Tocai Friulano

Vino bianco, altamente pregiato, fine, delicato, dal profumo intenso che ricorda i fiori di campo. E’ una punta di diamante dell’enologia friulana.
Eccellente come aperitivo, ottimo sugli antipasti magri, superbo sul pesce e le carni bianche: lo serviamo sui 10 – 12 °C.

Noto storicamente come Tocai o Tocai friulano (oggi per legge solo Friulano), si tratta del vitigno che forse più di ogni altro identifica la nostra regione, il Friuli Venezia Giulia.

Il Friulano è caratterizzato da sempre da una buona variabiltà intravarietale; predilige terreni di media fertilità, calcarei e non troppo siccitosi. E’ di vigore medio-elevato, si adatta bene a forme di allevamento espanse e a potature medio-lunghe per via di una fertilità delle gemme basali che non è buona (mentre la fertilità generale lo è).

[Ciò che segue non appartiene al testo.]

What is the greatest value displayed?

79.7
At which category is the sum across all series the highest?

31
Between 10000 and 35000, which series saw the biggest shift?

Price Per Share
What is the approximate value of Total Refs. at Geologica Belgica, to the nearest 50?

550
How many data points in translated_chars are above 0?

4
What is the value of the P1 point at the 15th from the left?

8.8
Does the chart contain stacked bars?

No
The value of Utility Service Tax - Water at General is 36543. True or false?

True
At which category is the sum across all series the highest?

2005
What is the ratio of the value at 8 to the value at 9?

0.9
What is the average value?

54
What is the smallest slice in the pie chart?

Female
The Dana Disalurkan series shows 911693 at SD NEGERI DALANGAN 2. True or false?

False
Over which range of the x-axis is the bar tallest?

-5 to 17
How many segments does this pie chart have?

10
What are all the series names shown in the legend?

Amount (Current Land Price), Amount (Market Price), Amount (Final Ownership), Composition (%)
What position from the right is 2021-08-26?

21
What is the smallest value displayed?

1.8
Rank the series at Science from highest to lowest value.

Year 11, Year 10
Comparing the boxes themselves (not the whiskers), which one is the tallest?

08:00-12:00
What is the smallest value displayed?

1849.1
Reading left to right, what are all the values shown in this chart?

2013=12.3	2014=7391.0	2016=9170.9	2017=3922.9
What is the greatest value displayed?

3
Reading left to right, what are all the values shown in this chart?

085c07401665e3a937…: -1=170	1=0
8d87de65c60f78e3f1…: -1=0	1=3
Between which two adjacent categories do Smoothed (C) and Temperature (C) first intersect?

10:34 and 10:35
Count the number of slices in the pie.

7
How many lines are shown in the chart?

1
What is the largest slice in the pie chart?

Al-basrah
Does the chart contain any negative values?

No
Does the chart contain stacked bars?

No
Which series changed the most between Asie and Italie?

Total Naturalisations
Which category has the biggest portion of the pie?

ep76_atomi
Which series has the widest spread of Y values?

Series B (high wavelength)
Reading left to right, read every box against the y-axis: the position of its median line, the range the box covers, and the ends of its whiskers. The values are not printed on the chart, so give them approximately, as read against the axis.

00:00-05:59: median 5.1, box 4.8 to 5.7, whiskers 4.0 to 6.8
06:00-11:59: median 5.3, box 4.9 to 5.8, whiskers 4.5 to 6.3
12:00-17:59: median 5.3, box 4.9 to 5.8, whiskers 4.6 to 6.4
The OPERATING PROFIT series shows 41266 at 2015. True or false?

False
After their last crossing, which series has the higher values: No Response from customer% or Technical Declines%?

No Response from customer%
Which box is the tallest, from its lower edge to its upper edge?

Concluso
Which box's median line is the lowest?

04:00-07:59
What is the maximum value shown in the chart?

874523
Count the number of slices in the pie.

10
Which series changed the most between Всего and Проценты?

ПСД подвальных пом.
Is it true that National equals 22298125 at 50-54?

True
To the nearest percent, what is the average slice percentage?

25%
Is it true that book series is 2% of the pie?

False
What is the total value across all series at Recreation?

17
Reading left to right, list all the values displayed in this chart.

La foglia in genere è medio-grande, trilobata, con seno peziolare aperto a lira chiusa e lobi leggermente sovrapposti, pagina inferiore glabra.
Il grappolo è più spesso, di taglia media, di forma cilindrica o tronco-piramidale, piuttosto compatto e con in genere due ali in bella evidenza.
L’acino, di media grandezza e tondo, ha una buccia non particolarmente spessa e questo, insieme alla compattezza del grappolo, rende questa varietà molto sensibile alle piogge all’epoca di maturazione, che avviene normalmente nei primi venti giorni di settembre. Germoglia invece tardi, il che lo rende resistente ad eventuali gelate primaverili.
E’ soprattutto sensibile al disseccamento del rachide, al marciume del grappolo, a botrite e mal dell’esca, mentre lo è meno alla peronospora, all’oidio, agli acari e alle tignole.